There, the Republican Governor, Scott Walker, has been pushing through highly controversial plans to balance the state's budget, in part by increasing the amount that public-sector employees must contribute to their health insurance and pensions. The public-sector unions have mounted impressive demonstrations to defend their members' financial interests; but now those campaigners have been confronted, in front of the inevitable television cameras, by supporters of Governor Walker's proposals. "No one has ever paid my pension" read one placard from a counter demonstrator. Another carried a board declaring "Pension? Sick Days?
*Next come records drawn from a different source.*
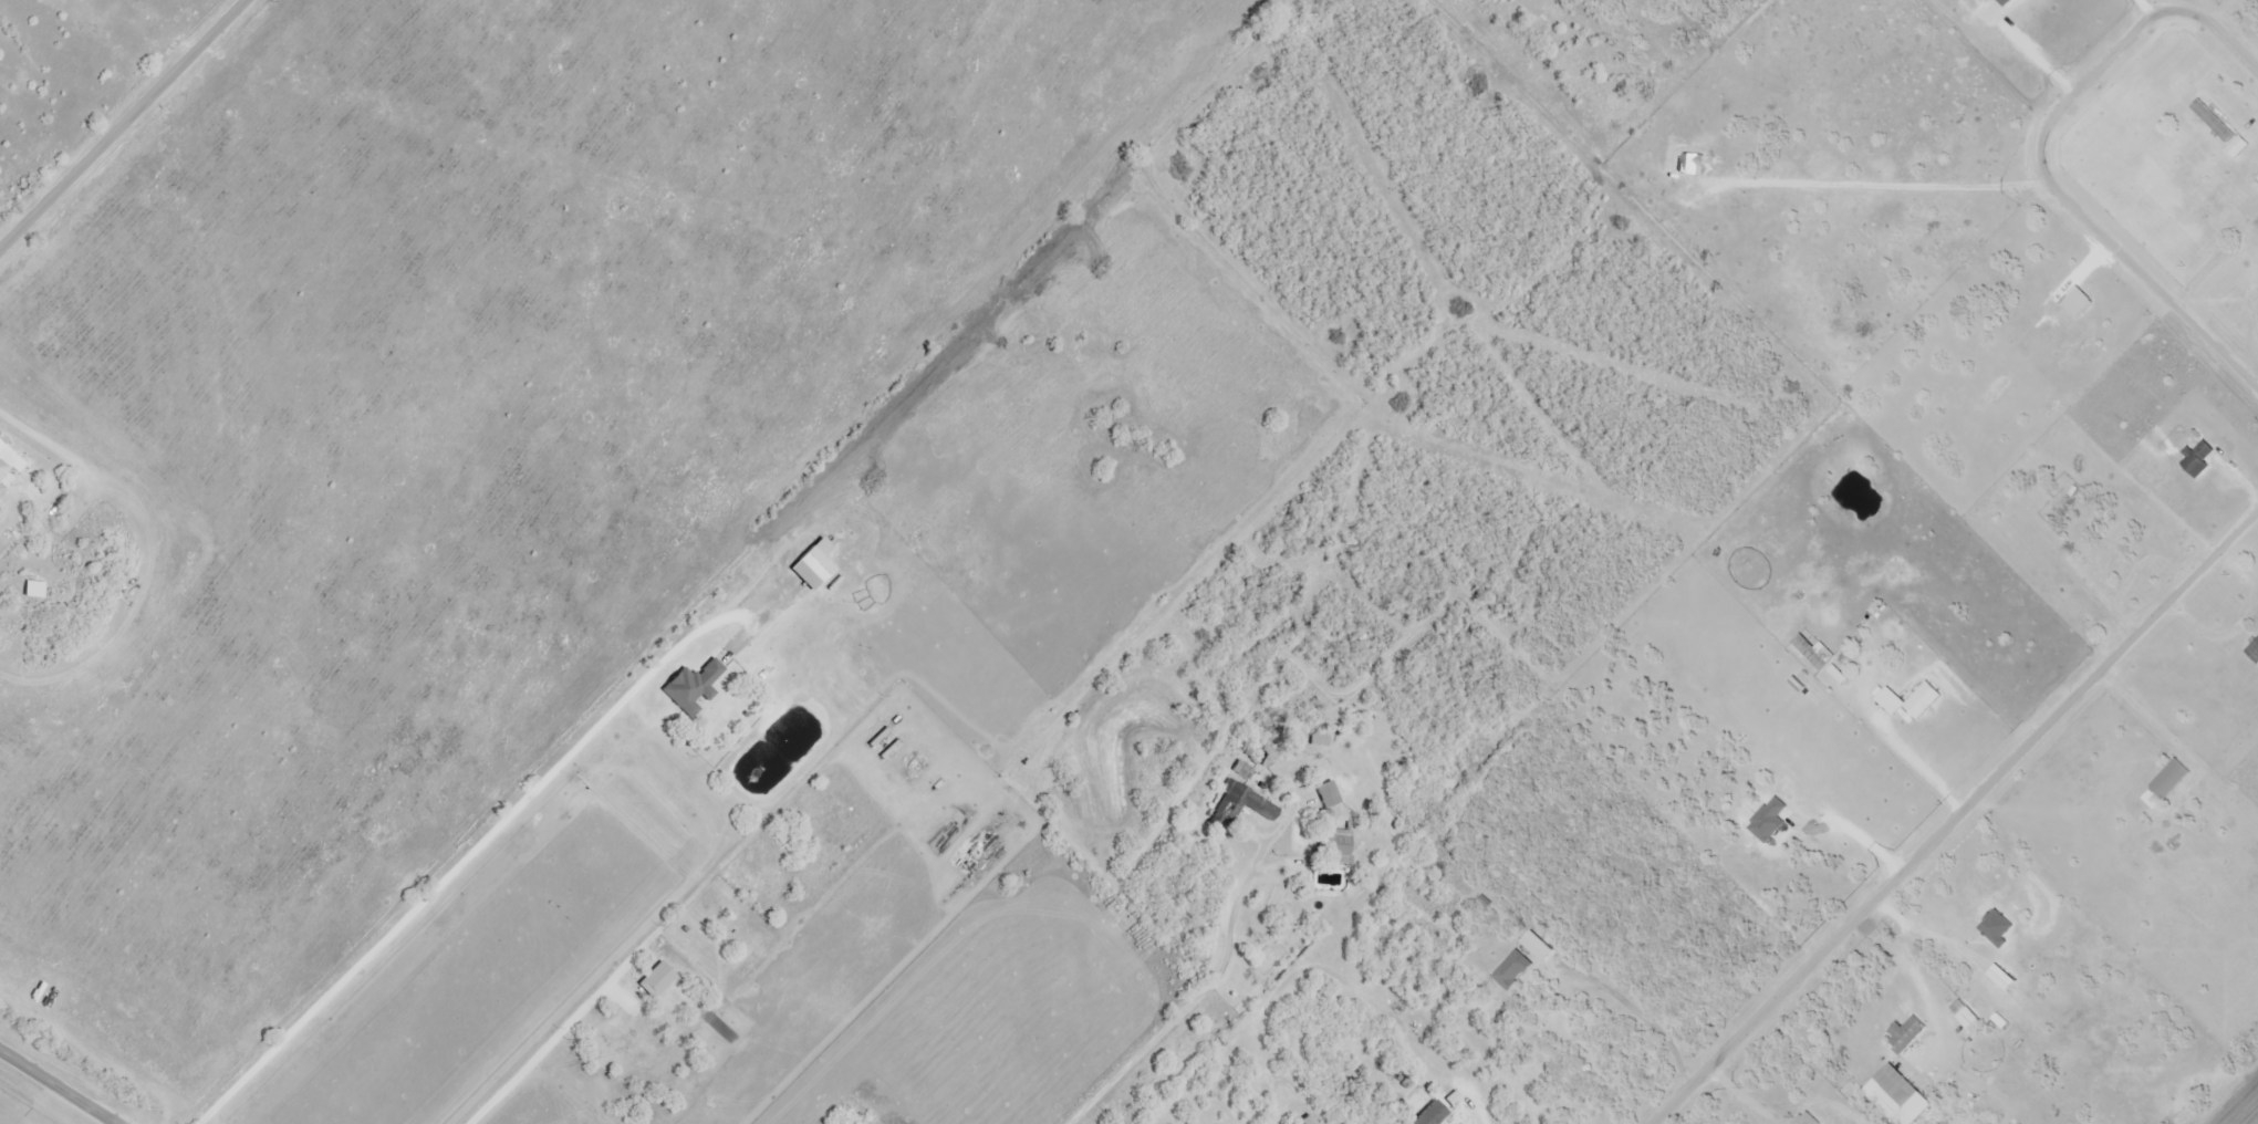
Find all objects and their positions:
road: (118, 118)
building: (2214, 121)
building: (2239, 147)
road: (2039, 160)
building: (2200, 459)
building: (7, 464)
building: (815, 565)
building: (1813, 651)
building: (693, 687)
building: (1924, 701)
building: (2172, 780)
building: (1328, 794)
road: (1953, 818)
building: (1333, 842)
road: (1252, 986)
building: (1506, 987)
building: (1967, 1016)
building: (1907, 1035)
building: (2074, 1058)
road: (1277, 1059)
road: (64, 1083)
building: (1903, 1099)
building: (1432, 1115)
Retire at 55? Can I get in on the suffering?"

The Wisconsin unions allege that the counter-demonstrators are being financed by shadowy right-wing billionaires – presumably similar charges would be laid at Sir Philip Green's door if Topshop had been surrounded last Saturday by anti-march employees waving signs declaring, "We work at weekends to pay your index-linked pensions".

Doubtless there are many members of the public who are threatened by the loss of much-valued services, as a result of the Coalition's plan to reduce the deficit between the state's income and expenditure (though not the overall debt, unfortunately). That only makes it the more essential that those providing such services try as hard as possible to do what the private sector has already done, which is to maintain their output on a lower cost base.

Enabling thousands of policemen to earn double time in spending a weekend defending shops and shoppers in central London might not be the best way to go about it.